As a trick, this seems to work:

parent_t* dummy ;
typedef struct _child
{
  char flag ;
  char text[sizeof(dummy->text)] ;
  int used ;
} child_t ;

Is it possible to declare child_t without the use of dummy?

9

9 Answers

227
votes

Although defining the buffer size with a #define is one idiomatic way to do it, another would be to use a macro like this:

#define member_size(type, member) sizeof(((type *)0)->member)

and use it like this:

typedef struct
{
    float calc;
    char text[255];
    int used;
} Parent;

typedef struct
{
    char flag;
    char text[member_size(Parent, text)];
    int used;
} Child;

I'm actually a bit surprised that sizeof((type *)0)->member) is even allowed as a constant expression. Cool stuff.

36
votes

I am not on my development machine right now, but I think you can do one of the following:

sizeof(((parent_t *)0)->text)

sizeof(((parent_t){0}).text)


Edit
12
votes

Use a preprocessor directive, i.e. #define:

#define TEXT_LEN 255

typedef struct _parent
{
  float calc ;
  char text[TEXT_LEN] ;
  int used ;
} parent_t ;

typedef struct _child
{
  char flag ;
  char text[TEXT_LEN] ;
  int used ;
} child_t ;
12
votes

You are free to use FIELD_SIZEOF(t, f) in the Linux kernel. It's just defined as following:

#define FIELD_SIZEOF(t, f) (sizeof(((t*)0)->f))
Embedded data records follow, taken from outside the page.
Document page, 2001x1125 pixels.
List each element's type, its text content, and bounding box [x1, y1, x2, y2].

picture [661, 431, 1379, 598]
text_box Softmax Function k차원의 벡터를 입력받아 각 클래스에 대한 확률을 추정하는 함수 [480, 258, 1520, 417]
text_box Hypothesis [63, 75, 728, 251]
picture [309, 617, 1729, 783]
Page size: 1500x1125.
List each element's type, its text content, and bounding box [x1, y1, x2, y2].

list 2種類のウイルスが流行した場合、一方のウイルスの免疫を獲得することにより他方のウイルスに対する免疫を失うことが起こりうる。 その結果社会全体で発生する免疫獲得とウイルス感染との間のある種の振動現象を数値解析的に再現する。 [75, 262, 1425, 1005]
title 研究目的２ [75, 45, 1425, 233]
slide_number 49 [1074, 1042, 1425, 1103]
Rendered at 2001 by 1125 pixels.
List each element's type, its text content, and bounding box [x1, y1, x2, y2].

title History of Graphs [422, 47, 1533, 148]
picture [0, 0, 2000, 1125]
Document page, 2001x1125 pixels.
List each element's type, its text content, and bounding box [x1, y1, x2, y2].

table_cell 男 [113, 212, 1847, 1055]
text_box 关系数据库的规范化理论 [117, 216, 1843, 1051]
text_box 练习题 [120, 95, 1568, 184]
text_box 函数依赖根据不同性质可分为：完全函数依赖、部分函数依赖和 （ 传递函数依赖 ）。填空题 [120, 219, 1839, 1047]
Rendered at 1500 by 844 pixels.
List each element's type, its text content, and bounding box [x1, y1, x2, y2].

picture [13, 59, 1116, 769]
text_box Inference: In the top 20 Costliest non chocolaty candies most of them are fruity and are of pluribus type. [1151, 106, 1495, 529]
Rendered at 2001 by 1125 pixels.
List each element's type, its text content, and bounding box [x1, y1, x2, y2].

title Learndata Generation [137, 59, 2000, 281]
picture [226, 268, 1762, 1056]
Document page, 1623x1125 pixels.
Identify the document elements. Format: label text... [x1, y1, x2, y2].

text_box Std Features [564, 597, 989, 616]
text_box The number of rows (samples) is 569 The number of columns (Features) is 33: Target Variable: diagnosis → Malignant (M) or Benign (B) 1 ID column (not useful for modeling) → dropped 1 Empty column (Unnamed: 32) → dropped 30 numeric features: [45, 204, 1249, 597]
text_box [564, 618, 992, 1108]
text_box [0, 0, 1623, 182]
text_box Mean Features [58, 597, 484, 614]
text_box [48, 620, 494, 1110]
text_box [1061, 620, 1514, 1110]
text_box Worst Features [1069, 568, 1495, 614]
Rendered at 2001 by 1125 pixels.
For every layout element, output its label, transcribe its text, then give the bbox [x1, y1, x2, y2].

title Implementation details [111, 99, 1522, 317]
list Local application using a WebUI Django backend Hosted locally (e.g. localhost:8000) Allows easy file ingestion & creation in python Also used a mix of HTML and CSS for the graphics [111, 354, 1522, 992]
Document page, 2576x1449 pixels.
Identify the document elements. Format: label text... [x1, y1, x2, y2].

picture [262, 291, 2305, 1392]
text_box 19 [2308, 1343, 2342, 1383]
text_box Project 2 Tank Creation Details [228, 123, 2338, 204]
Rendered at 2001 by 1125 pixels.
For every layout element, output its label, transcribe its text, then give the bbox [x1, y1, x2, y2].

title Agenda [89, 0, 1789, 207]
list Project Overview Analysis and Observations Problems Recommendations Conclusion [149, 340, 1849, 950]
This type of macro is mentioned in other answers. But it's more portable to use an already-defined macro.

5
votes

You can use a preprocessor directive for size as:

#define TEXT_MAX_SIZE 255

and use it in both parent and child.

5
votes

Another possibility would be to define a type. The fact that you want to ensure the same size for the two fields is an indicator that you have the same semantics for them, I think.

typedef char description[255];

and then have a field

description text;

in both of your types.

5
votes

struct.h has them already defined,

#define fldsiz(name, field) \
    (sizeof(((struct name *)0)->field))

so you could,

#include <stdlib.h> /* EXIT_SUCCESS */
#include <stdio.h>  /* printf */
#include <struct.h> /* fldsiz */

struct Penguin {
    char name[128];
    struct Penguin *child[16];
};
static const int name_size  = fldsiz(Penguin, name) / sizeof(char);
static const int child_size = fldsiz(Penguin, child) / sizeof(struct Penguin *);

int main(void) {
    printf("Penguin.name is %d chars and Penguin.child is %d Penguin *.\n",
           name_size, child_size);
    return EXIT_SUCCESS;
}

but, on looking in the header, it appears that this is a BSD thing and not ANSI or POSIX standard. I tried it on a Linux machine and it didn't work; limited usefulness.

5
votes

c++ solution:

sizeof(Type::member) seems to be working as well:

struct Parent
{
    float calc;
    char text[255];
    int used;
};

struct Child
{
    char flag;
    char text[sizeof(Parent::text)];
    int used;
};
0
votes

@joey-adams, thank you! I was searching the same thing, but for non char array and it works perfectly fine even this way:

#define member_dim(type, member) sizeof(((type*)0)->member) / \
                                 sizeof(((type*)0)->member[0])

struct parent {
        int array[20];
};

struct child {
        int array[member_dim(struct parent, array)];
};

int main ( void ) {
        return member_dim(struct child, array);
}

It returns 20 as expected.

And, @brandon-horsley, this works good too:

#define member_dim(type, member) sizeof(((type){0}).member) / \
                                 sizeof(((type){0}).member[0])